Nurs211 Exam 2

Cards (107)

  • what are the delegation responsibilities?
    right task, right circumstance, right person, right direction, right supervision/evaluation.
  • What does "right task" mean?
    can this be delegated.
  • What does "right circumstance" mean?
    Is this appropriate at this time?
  • What does "right person" mean?
    can this person do a task?
  • What does "right direction" mean?
    Does this person have all the proper information to perform this task?
  • What does "right supervision/evaluation" mean?
    Has the nurse who delegated the task followed up to ensure it was done correctly?
  • Scope of practice for RN = responsible for the nursing process
  • Not in the RN scope of practice = do not delegate: evaluations, assessment, or teaching. Works under APN, physician, or dentist.
  • Scope of practice for LPN = can collect data, determine normal from abnormal, and provide care for patients with stable, predictable outcomes.
  • Not in the LPN scope of practice = Can not delegate care. Woks under RN, physician, or dentist.
  • Scope of practice for AP = can gather data and perform routine tasks
  • Not in scope of practice for AP = cannot trade or delegate tasks. Works under RN or LPN.
  • Collaboration: a development of partnerships to achieve the best possible outcomes that reflect the needs of the patient, family or community, requiring an understanding of what others have to offer.
  • Scope of Collaboration: values and ethics, roles and responsibilities, communication, and teamwork.
  • Benefits/Impact of Collaboration = no EBP of benefits.
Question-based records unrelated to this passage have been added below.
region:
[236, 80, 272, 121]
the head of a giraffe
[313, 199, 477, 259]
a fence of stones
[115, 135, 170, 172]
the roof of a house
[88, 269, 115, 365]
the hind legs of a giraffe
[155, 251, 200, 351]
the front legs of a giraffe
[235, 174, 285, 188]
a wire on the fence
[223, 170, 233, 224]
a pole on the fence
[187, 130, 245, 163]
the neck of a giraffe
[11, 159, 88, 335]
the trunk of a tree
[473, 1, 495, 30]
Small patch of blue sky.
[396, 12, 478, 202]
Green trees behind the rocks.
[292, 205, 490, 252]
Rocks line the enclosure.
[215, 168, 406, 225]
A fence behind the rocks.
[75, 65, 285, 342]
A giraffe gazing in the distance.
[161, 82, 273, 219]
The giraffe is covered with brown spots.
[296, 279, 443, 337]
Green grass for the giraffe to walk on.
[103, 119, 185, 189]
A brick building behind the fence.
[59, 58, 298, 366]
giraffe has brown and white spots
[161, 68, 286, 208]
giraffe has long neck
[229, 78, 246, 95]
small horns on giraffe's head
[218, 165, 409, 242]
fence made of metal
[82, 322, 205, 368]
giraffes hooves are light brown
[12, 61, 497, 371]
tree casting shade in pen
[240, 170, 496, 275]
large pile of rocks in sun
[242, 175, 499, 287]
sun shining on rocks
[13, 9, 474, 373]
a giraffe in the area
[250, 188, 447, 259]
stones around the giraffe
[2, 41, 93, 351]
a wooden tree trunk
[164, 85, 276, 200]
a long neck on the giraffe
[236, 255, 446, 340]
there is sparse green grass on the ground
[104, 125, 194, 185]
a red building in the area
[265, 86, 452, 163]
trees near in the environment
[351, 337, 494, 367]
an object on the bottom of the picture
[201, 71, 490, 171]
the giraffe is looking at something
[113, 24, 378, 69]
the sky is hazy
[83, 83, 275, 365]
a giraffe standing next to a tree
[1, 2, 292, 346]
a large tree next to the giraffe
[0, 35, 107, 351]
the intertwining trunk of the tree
Impacts include increased job retention, decreased resignation rates, increased perception of RN- physician communication, and increased communication skills.
  • Nurse Patient Collaboration: Used in every step of ADPIE
  • Examples of Nurse-Patient collaboration = end of life decisions (hospice or palliative care) and lifestyle changes.
  • Nurse-Nurse Collaboration = A joint responsibility for patient outcomes, ensures the most effective and efficient care.
  • Examples of nurse-nurse collaboration = SBAR hand-off report, nurse mentoring, and bedside shift report.
  • Always read verbal orders back
  • Sentinel Event: causing severe harm or death and requires immediate follow-up.
  • Breakdown in communication between team members is the primary factor in sentinel events.
  • Examples of sentinel events = wrong site surgery, medication error, and wrong treatment.
  • Verbal orders are often limited to emergencies, including date and time with RN signature, entering orders into an electronic system, and documenting if it was in person or by phone.
  • HIPAA: Health Insurance Portability and Accountability Act of 1996
  • SBAR is a situation briefing tool used when handing off a patient from one caregiver to another
  • Situation: Purpose of SBAR; Your name, unit, patient name, room #, description of problem. “What is going on right now?”
  • Background: Pertinent Data - admitting Dx and date; current assessment findings (VS trend, allergies, medications, lab trends).
  • Assessment/ Analysis:  Analysis of findings - what do you think is the problem?
  • Recommendations: What do you want to do to improve the patient's situation? What should be monitored? What interventions do you recommend?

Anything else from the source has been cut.